10% Law: Proposed by Lindeman. Only 10% of the energy is transferred to each successive trophic level from the lower trophic level. The remaining 90% is lost as heat.
Food Chains:
Grazing Food Chain (GFC): Begins with producers. (Grass → Goat → Man).
Detritus Food Chain (DFC): Begins with dead organic matter. Made up of decomposers (saprotrophs).
Ecological Pyramids: Graphical representation of the trophic structure.
Pyramid of Number: Usually upright (e.g., Grassland). Can be inverted (e.g., Single tree ecosystem with many parasites).
Pyramid of Biomass: Usually upright. Inverted in aquatic ecosystems (Small standing crop of phytoplankton supports a large standing crop of zooplankton).
Pyramid of Energy: Always Upright. Energy is always lost as heat at each step; it can never increase.
Ecological Succession: The gradual and fairly predictable change in the species composition of a given area. The entire sequence of communities that successively change in a given area are called Sere.
Primary Succession: Occurs on newly cooled lava, bare rock, newly created pond (slow process).
Secondary Succession: Occurs in areas where natural biotic communities have been destroyed (e.g., burned forests, flooded lands).

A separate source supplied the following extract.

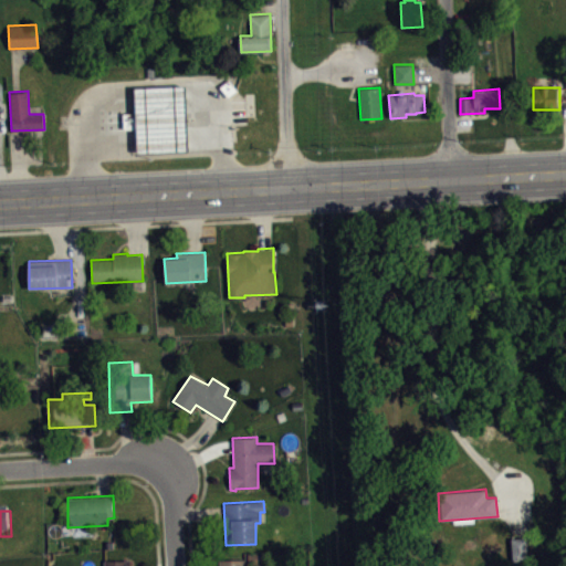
[(514,544),(515,565),(523,565),(531,565),(530,543),(514,544)]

Faster than primary succession.
Types:
Hydrarch Succession: Takes place in wet areas (Pond → → → Forest).
Xerarch Succession: Takes place in dry areas (Rock → → → Forest).
Both successions lead to a medium water condition called Mesic condition.

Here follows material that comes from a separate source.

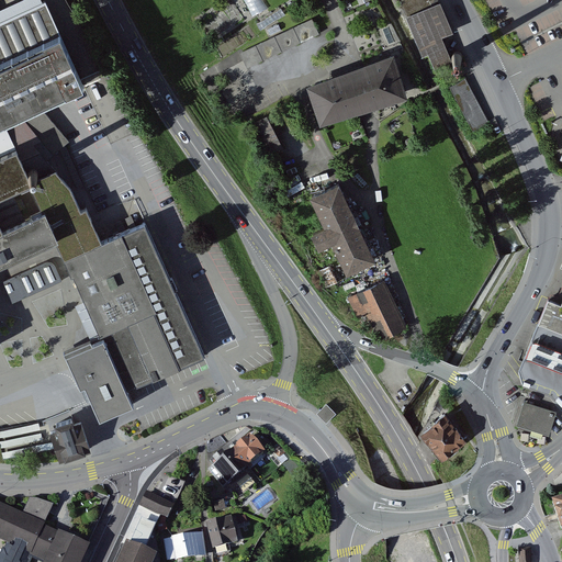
[(245,0),(254,15),(269,8),(265,0),(245,0)]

Pioneer Species: The species that invade a bare area. Lichens on rocks (secrete acids to dissolve rock); Phytoplankton in water.
Climax Community: A community that is in near equilibrium with the environment.
Nutrient Cycling (Biogeochemical Cycles): The movement of nutrient elements through the various components of an ecosystem.
Standing State: The amount of nutrients (C, N, P, Ca, etc.) present in the soil at any given time.
Gaseous Cycles: Reservoir is the atmosphere or hydrosphere (e.g., Nitrogen, Carbon).
Carbon Cycle: 71% of global carbon is dissolved in oceans. Atmosphere contains only about 1%. Photosynthesis fixes 4 × 10¹³ kg of carbon annually. Decomposers also release CO₂.
Sedimentary Cycles: Reservoir is Earth’s crust (e.g., Phosphorus, Sulphur).
Phosphorus Cycle: Phosphorus is a constituent of biological membranes, nucleic acids, and cellular energy transfer systems. The natural reservoir is rock (contains phosphorus as phosphates). weathering releases minute amounts into soil solution. There is no respiratory release of phosphorus into the atmosphere (unlike carbon).
Ecosystem Services: The products of ecosystem processes (e.g., purifying air/water, mitigating floods, generating fertile soil). Robert Costanza and colleagues have put an average price tag of US 33 trillion a year on these fundamental ecosystem services (nearly twice the global GNP). Soil formation accounts for about 50% of this cost.